Mary Reed goes to Narnia
Mary Reed, with husband Eric Mayer, writes the John the Eunuch mystery series, set in 6th Century Constantinople. She is a fellow Brit and is sharing a fabulous memory of a British childhood:
My parents owned one of those enormous wardrobes made of dark wood --
perhaps mahogany -- and fitted with a mirror on the door taking up the
middle third of its vast frontage. As a youngster, more than once I poked my
head into the wardrobe's dark cavern of garments, leaned in, and groped past
its mothball-scented hanging population. And once or twice it really felt,
just before the tips of my fingers met smooth wood, they would go further
than they should and I would be poking them into Narnia.
Years later, when I lived in Oxford, I finally got there.
Let me take readers on a journey back to that day.
It was approaching the close of the academic year. Along the curve of the
High Street undergraduates, giddy with relief at completing their end of
term exams, popped bottles of champagne, soaking the black and white
academical garb required when taking said exams -- and a fair bit of the
pavement as well. Many would soon be packing to leave Oxford's
honey-coloured walls to go home for the Long Vacation, but there was still
time to spend a few golden days punting up and down the Isis past the
Botanical Gardens and the college barges or lingering at the river bank to
canoodle under the drooping concealment of friendly willow trees.
Some students, however, were also keeping up the tradition of presenting
amateur theatrical or musical productions to hail the end of the summer term.
Thus it was, early on a somnolent, bee-buzzing evening, I arrived at
Magdalen College as shadows were just starting to touch the thickets of a
grove behind its main buildings. Here, on the edge of the river, deer have
lived for many a decade in a herd T. E. Lawrence proposed be claimed by All
Souls College on the grounds they belonged to them but had been pastured at
Magdalen since time immemorial.
On this occasion visitors, unusually, were allowed to enter the grove to
take their places in several rows of seats facing a cluster of trees in full
dusty leaf. For we had come to see an undergraduate presentation of The
Lion, The Witch and the Wardrobe in this impromptu open air theatre,
performed against a back drop of impossibly green foliage and lush grass,
glimpses of old stone buildings, and, deeper in the grove, a number of brown
deer grazing with a shy glance now and then at the human invaders.
It seemed a particularly appropriate venue, given C. S. Lewis was an English
tutor at, and Fellow of, Magdalen College for a quarter century or so.

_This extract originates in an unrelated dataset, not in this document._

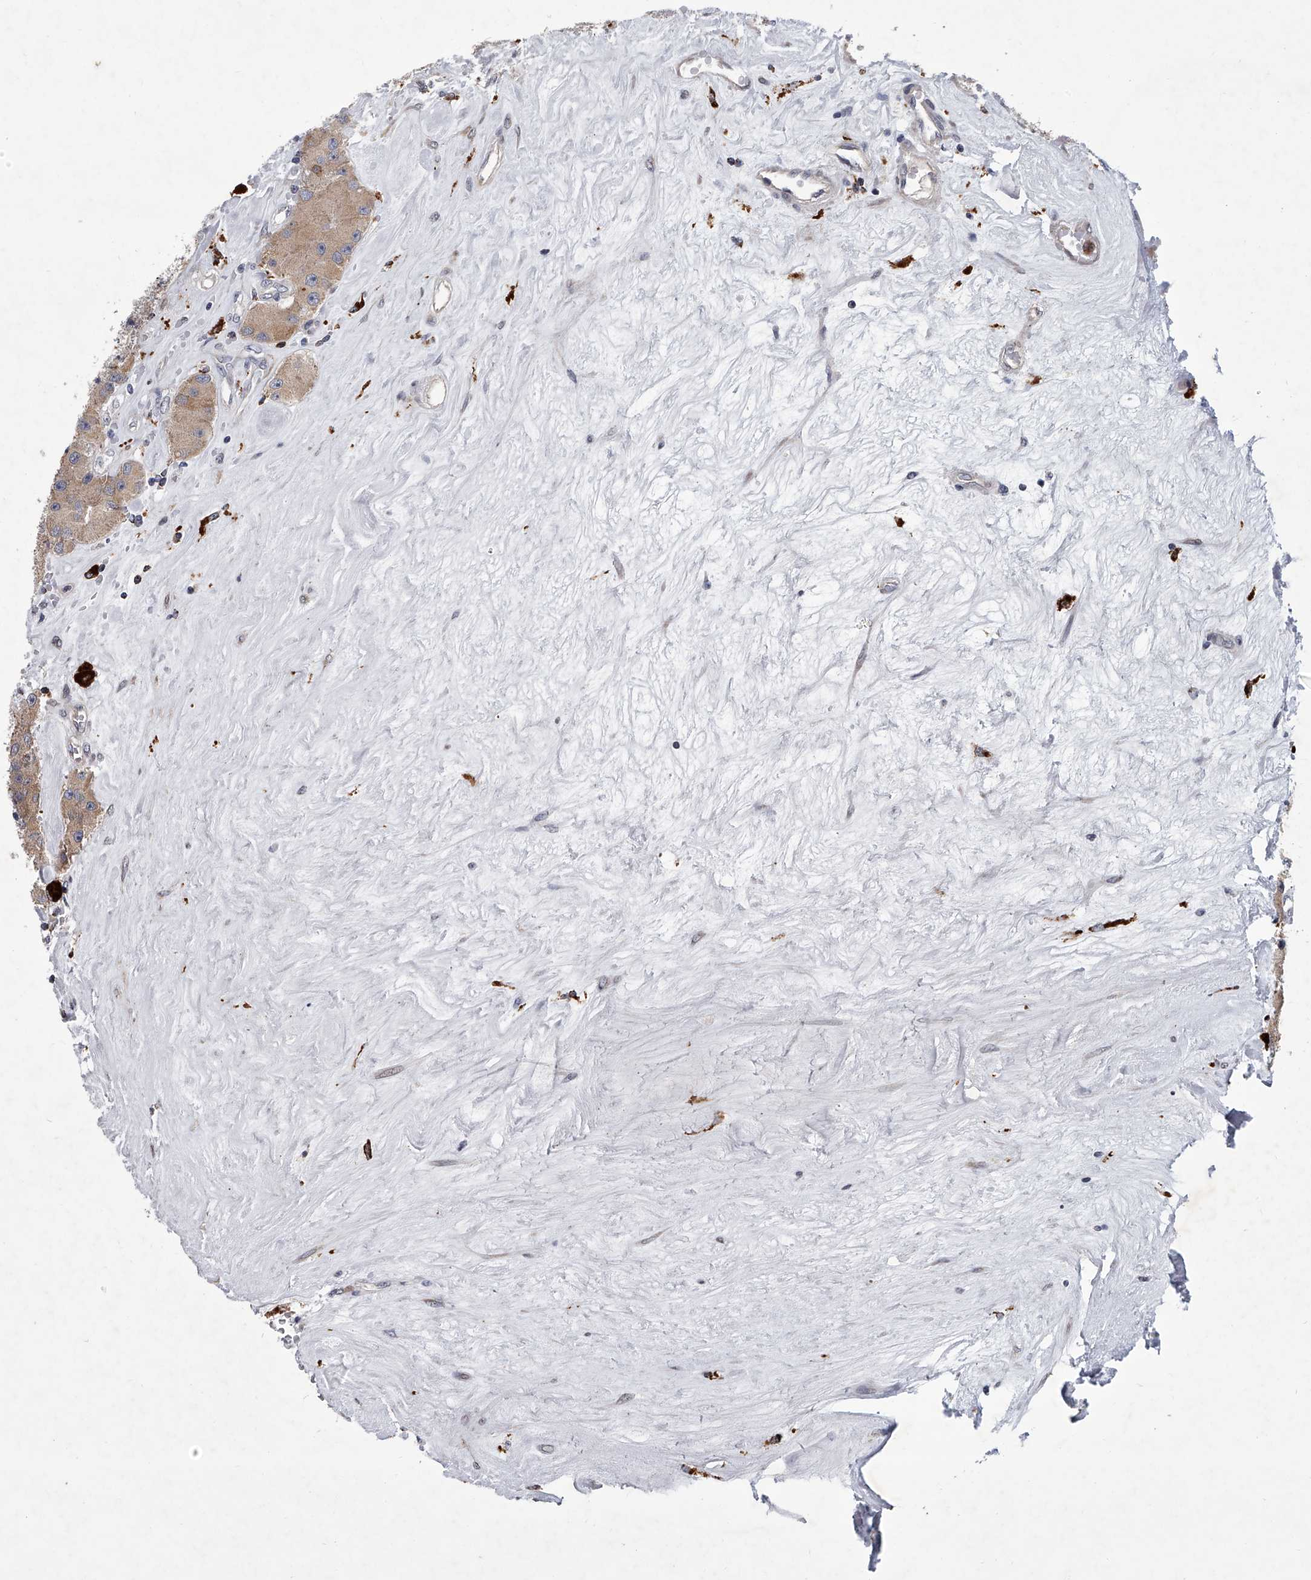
{"staining": {"intensity": "moderate", "quantity": ">75%", "location": "cytoplasmic/membranous"}, "tissue": "carcinoid", "cell_type": "Tumor cells", "image_type": "cancer", "snomed": [{"axis": "morphology", "description": "Carcinoid, malignant, NOS"}, {"axis": "topography", "description": "Pancreas"}], "caption": "The image reveals immunohistochemical staining of carcinoid. There is moderate cytoplasmic/membranous staining is appreciated in about >75% of tumor cells. Nuclei are stained in blue.", "gene": "TRIM8", "patient": {"sex": "male", "age": 41}}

This particular evening was warm, almost sultry, the audience's chatter
fading away at intervals so that strange hush commonly heard between teatime
and the period when people start go out for the evening came creeping into
the grove. They did not know it on arrival, but the audience will be
surprised by strawberries and wine during the short interval between acts.
And now the student company appears, most dressed in ordinary clothing, to
present an adaptation of the beloved story. Mr. Tumnus, the faun, in sedate
contrast to his cousins, those leering satyrs gallivanting about in
classical paintings, plays his recorder, its reedy notes lingering in the
hot air. The White Witch, her evil initially wrapped in sweetness, spins her
enchantments with a nasty look in the eyes. Aslan, that beautiful lion,
undergoes the most dreadful humiliation, bringing tears to the eyes of
onlookers, while the Pevensie siblings -- Peter, Lucy, Susan, and Edmund --
struggle valiantly to restore order -- and summer weather -- to the snowy
land beyond the lamp post marking the border between that world and ours.
Actors' voices float across limpid air under a Wedgwood sky as now and then
the muted thunder of traffic passing over Magdalen Bridge penetrates the
sylvan setting. The young thespians do a terrific job: I wonder where they
are all now and if any of them ever think about that magical evening?
And in the final battle scene several curious deer, which had ventured ever
closer, were suddenly spooked by the clamour and began to race back and
forth in the background of the conflict.
There was a standing ovation. The audience spilled out into the hot, busy
High Street and the deer reclaimed their leafy living quarters.
But for a little time we had all visited Narnia.
check out their website at www.ericmayer.com
What a lovely evocation of open-air theatre on a summer night! At my boarding-school, we used to peerform plays in an open-air setting for summer half-term (when the parents came.) There were usually three performances, and they were quite chaotic to organise from the backstage point of view, but terrific to watch. I remember being in a peerformance of "Toad of Toad Hall" in which Toad rode off on a real horse at one point; the best applause of the afternoon erupted when the animal delayed his exit to drop a pile of manure!